• **Problem statement**
Print the lines that start the entries and continue through the one holding "23: (508, 109, 4.30)", please, exactly and with the pictures omitted.

-=-=-

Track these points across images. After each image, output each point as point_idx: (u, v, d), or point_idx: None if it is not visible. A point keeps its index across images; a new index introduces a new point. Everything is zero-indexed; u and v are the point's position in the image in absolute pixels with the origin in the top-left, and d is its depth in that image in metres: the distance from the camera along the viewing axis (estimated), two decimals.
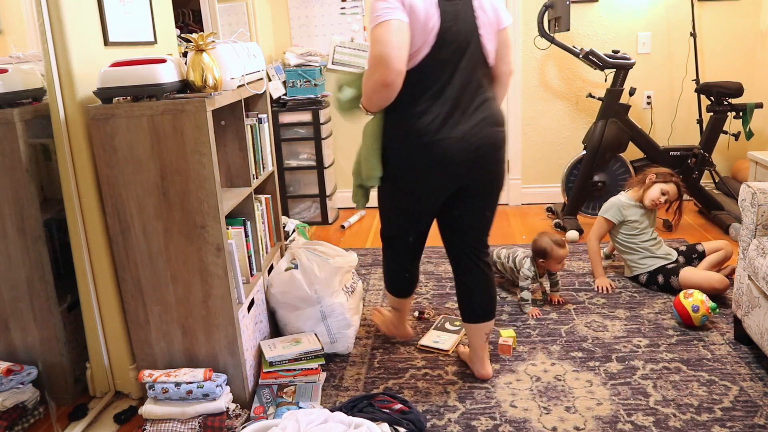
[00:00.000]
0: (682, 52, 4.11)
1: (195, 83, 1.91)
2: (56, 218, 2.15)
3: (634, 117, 4.01)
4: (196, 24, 3.82)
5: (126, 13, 2.22)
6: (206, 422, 1.96)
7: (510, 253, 2.90)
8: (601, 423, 1.96)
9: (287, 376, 2.17)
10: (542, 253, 2.73)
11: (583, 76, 4.22)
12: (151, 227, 1.98)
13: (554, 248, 2.70)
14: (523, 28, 4.16)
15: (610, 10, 4.10)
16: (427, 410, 2.08)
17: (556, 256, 2.70)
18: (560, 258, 2.71)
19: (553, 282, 2.84)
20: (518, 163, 4.40)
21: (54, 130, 1.99)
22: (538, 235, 2.79)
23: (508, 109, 4.30)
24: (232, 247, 2.05)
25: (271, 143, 2.69)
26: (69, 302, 2.20)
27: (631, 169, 3.75)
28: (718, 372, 2.20)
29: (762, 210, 2.21)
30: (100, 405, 2.18)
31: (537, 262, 2.77)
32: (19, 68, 2.12)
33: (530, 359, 2.35)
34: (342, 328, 2.43)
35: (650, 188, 2.94)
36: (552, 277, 2.84)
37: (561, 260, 2.72)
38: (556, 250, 2.70)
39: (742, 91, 3.60)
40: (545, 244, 2.72)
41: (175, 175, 1.92)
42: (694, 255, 2.99)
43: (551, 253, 2.70)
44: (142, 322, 2.08)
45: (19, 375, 2.07)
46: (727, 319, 2.56)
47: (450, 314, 2.75)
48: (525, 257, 2.80)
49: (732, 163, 4.28)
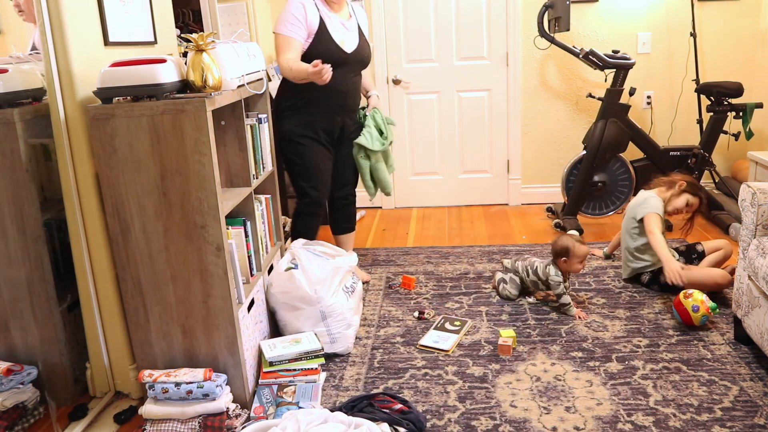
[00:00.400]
0: (682, 52, 4.11)
1: (195, 83, 1.91)
2: (56, 218, 2.15)
3: (634, 117, 4.01)
4: (196, 24, 3.82)
5: (126, 13, 2.22)
6: (206, 422, 1.96)
7: (527, 265, 2.83)
8: (601, 423, 1.96)
9: (287, 376, 2.17)
10: (564, 252, 2.69)
11: (583, 76, 4.22)
12: (151, 227, 1.98)
13: (576, 245, 2.68)
14: (523, 28, 4.16)
15: (610, 10, 4.10)
16: (427, 410, 2.08)
17: (578, 253, 2.68)
18: (582, 255, 2.69)
19: None
20: (518, 163, 4.41)
21: (54, 130, 1.99)
22: (557, 237, 2.77)
23: (508, 108, 4.31)
24: (232, 247, 2.05)
25: (271, 143, 2.69)
26: (69, 302, 2.20)
27: (631, 169, 3.75)
28: (718, 372, 2.20)
29: (762, 210, 2.21)
30: (100, 405, 2.18)
31: (559, 262, 2.72)
32: (19, 68, 2.12)
33: (530, 359, 2.35)
34: (342, 328, 2.43)
35: (678, 197, 2.89)
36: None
37: (583, 258, 2.70)
38: (578, 246, 2.68)
39: (742, 91, 3.60)
40: (567, 242, 2.70)
41: (175, 175, 1.92)
42: (694, 255, 2.99)
43: (573, 249, 2.67)
44: (142, 322, 2.08)
45: (19, 375, 2.07)
46: (727, 319, 2.56)
47: (450, 314, 2.75)
48: (547, 265, 2.75)
49: (732, 163, 4.28)
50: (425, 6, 4.20)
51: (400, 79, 4.30)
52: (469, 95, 4.33)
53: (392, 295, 3.01)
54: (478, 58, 4.26)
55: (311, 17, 2.64)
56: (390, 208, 4.54)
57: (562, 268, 2.72)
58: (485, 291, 2.98)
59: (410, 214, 4.43)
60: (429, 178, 4.52)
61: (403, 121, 4.38)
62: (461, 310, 2.80)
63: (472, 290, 3.00)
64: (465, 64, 4.28)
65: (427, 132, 4.42)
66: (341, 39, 2.69)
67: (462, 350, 2.45)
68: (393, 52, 4.28)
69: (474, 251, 3.53)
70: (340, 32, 2.70)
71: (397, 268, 3.33)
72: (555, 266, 2.72)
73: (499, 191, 4.49)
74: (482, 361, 2.36)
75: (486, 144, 4.41)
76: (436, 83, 4.32)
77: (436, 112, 4.37)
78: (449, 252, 3.55)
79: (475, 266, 3.29)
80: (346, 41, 2.72)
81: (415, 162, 4.48)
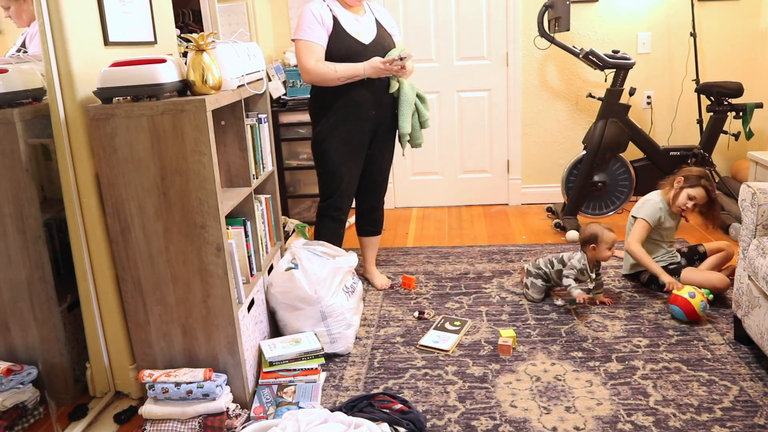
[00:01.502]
0: (682, 52, 4.11)
1: (195, 83, 1.91)
2: (56, 218, 2.15)
3: (634, 117, 4.01)
4: (196, 24, 3.82)
5: (126, 13, 2.22)
6: (206, 422, 1.96)
7: (551, 258, 2.83)
8: (601, 423, 1.96)
9: (287, 376, 2.17)
10: (593, 239, 2.72)
11: (583, 76, 4.22)
12: (151, 227, 1.98)
13: (604, 231, 2.71)
14: (523, 28, 4.16)
15: (610, 10, 4.10)
16: (427, 410, 2.08)
17: (606, 239, 2.70)
18: (611, 242, 2.71)
19: (597, 284, 2.80)
20: (518, 163, 4.41)
21: (54, 130, 1.99)
22: (585, 225, 2.82)
23: (508, 108, 4.31)
24: (232, 247, 2.05)
25: (271, 143, 2.69)
26: (69, 302, 2.20)
27: (630, 169, 3.75)
28: (718, 372, 2.20)
29: (762, 210, 2.21)
30: (100, 405, 2.18)
31: (588, 249, 2.75)
32: (19, 68, 2.12)
33: (530, 359, 2.35)
34: (342, 328, 2.43)
35: (679, 194, 2.83)
36: (597, 278, 2.80)
37: (611, 244, 2.72)
38: (606, 233, 2.70)
39: (742, 91, 3.60)
40: (595, 229, 2.73)
41: (175, 175, 1.92)
42: (696, 256, 2.99)
43: (601, 236, 2.70)
44: (142, 322, 2.08)
45: (19, 375, 2.07)
46: (727, 319, 2.56)
47: (450, 314, 2.75)
48: (574, 252, 2.80)
49: (732, 163, 4.28)
50: (425, 6, 4.20)
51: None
52: (469, 95, 4.33)
53: (392, 295, 3.01)
54: (478, 58, 4.26)
55: (326, 17, 2.64)
56: (390, 208, 4.53)
57: (590, 257, 2.74)
58: (485, 291, 2.98)
59: (410, 214, 4.43)
60: (429, 178, 4.52)
61: None
62: (461, 310, 2.80)
63: (472, 290, 3.00)
64: (465, 64, 4.28)
65: (427, 132, 4.41)
66: (356, 31, 2.69)
67: (462, 350, 2.45)
68: None
69: (474, 251, 3.53)
70: (355, 26, 2.70)
71: (397, 268, 3.33)
72: (582, 254, 2.76)
73: (499, 191, 4.49)
74: (482, 361, 2.36)
75: (486, 144, 4.41)
76: (436, 83, 4.31)
77: (436, 112, 4.36)
78: (449, 252, 3.55)
79: (475, 266, 3.29)
80: (362, 33, 2.70)
81: (415, 162, 4.48)
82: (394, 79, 2.73)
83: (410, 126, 2.78)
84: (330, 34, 2.65)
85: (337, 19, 2.67)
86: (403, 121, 2.75)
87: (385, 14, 2.87)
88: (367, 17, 2.77)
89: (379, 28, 2.77)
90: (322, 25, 2.63)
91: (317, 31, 2.62)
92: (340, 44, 2.65)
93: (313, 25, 2.62)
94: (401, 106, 2.75)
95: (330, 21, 2.65)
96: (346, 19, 2.69)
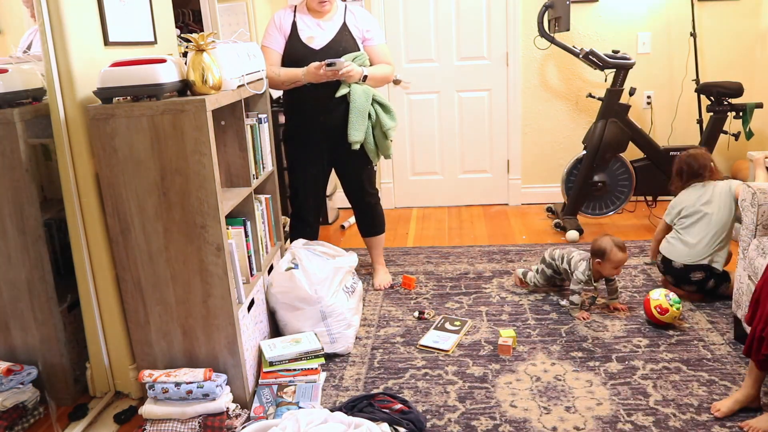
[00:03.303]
0: (682, 52, 4.11)
1: (195, 83, 1.91)
2: (56, 218, 2.15)
3: (634, 117, 4.01)
4: (196, 24, 3.82)
5: (126, 13, 2.22)
6: (206, 422, 1.96)
7: (565, 254, 2.80)
8: (601, 423, 1.96)
9: (287, 376, 2.17)
10: (600, 253, 2.62)
11: (583, 76, 4.22)
12: (151, 227, 1.98)
13: (614, 249, 2.59)
14: (523, 28, 4.16)
15: (610, 10, 4.10)
16: (427, 410, 2.08)
17: (613, 259, 2.59)
18: (617, 262, 2.60)
19: (611, 289, 2.72)
20: (518, 163, 4.40)
21: (54, 130, 1.99)
22: (601, 235, 2.69)
23: (508, 108, 4.31)
24: (232, 247, 2.05)
25: (271, 143, 2.69)
26: (69, 302, 2.20)
27: (631, 169, 3.75)
28: (718, 372, 2.20)
29: (762, 210, 2.21)
30: (100, 405, 2.18)
31: (593, 262, 2.66)
32: (19, 68, 2.12)
33: (530, 359, 2.35)
34: (342, 328, 2.43)
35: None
36: (610, 283, 2.71)
37: (618, 265, 2.62)
38: (615, 252, 2.59)
39: (742, 91, 3.60)
40: (605, 244, 2.61)
41: (175, 175, 1.92)
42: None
43: (609, 254, 2.59)
44: (142, 322, 2.08)
45: (19, 375, 2.07)
46: (727, 319, 2.56)
47: (450, 314, 2.75)
48: (581, 260, 2.71)
49: (732, 163, 4.27)
50: (425, 6, 4.20)
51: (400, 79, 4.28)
52: (469, 95, 4.33)
53: (392, 295, 3.01)
54: (478, 58, 4.26)
55: (285, 24, 2.76)
56: (390, 208, 4.53)
57: (594, 269, 2.67)
58: (485, 291, 2.98)
59: (410, 214, 4.43)
60: (429, 178, 4.52)
61: (404, 120, 4.37)
62: (461, 310, 2.80)
63: (472, 290, 3.00)
64: (465, 64, 4.28)
65: (427, 132, 4.42)
66: (309, 36, 2.72)
67: (462, 350, 2.45)
68: (393, 52, 4.27)
69: (474, 251, 3.53)
70: (311, 31, 2.74)
71: (397, 268, 3.33)
72: (587, 264, 2.68)
73: (499, 191, 4.49)
74: (482, 361, 2.36)
75: (486, 144, 4.41)
76: (436, 83, 4.31)
77: (436, 112, 4.37)
78: (449, 252, 3.55)
79: (475, 266, 3.29)
80: (316, 38, 2.72)
81: (415, 162, 4.48)
82: (344, 85, 2.70)
83: (361, 134, 2.72)
84: (287, 39, 2.75)
85: (295, 24, 2.75)
86: (351, 129, 2.71)
87: (363, 19, 2.82)
88: (332, 23, 2.77)
89: (340, 34, 2.75)
90: (279, 31, 2.76)
91: (274, 36, 2.76)
92: (291, 49, 2.75)
93: (271, 30, 2.77)
94: (351, 113, 2.71)
95: (288, 27, 2.75)
96: (305, 25, 2.75)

-=-=-

• **Response to the task**
Track these points across images. After each image, output each point as point_idx: (u, v, d), or point_idx: None if it is not visible. A point keeps its index across images; a new index introduces a new point. Everything is zero-indexed; u and v are the point's position in the image in absolute pixels with the origin in the top-left, and d is its depth in that image in metres: the distance from the camera along the viewing axis (estimated), two decimals.
[00:00.000]
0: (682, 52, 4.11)
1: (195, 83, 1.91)
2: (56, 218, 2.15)
3: (634, 117, 4.01)
4: (196, 24, 3.82)
5: (126, 13, 2.22)
6: (206, 422, 1.96)
7: (510, 253, 2.90)
8: (601, 423, 1.96)
9: (287, 376, 2.17)
10: (542, 253, 2.73)
11: (583, 76, 4.22)
12: (151, 227, 1.98)
13: (554, 248, 2.70)
14: (523, 28, 4.16)
15: (610, 10, 4.10)
16: (427, 410, 2.08)
17: (556, 256, 2.70)
18: (560, 258, 2.71)
19: (553, 282, 2.84)
20: (518, 163, 4.40)
21: (54, 130, 1.99)
22: (538, 235, 2.79)
23: (508, 109, 4.30)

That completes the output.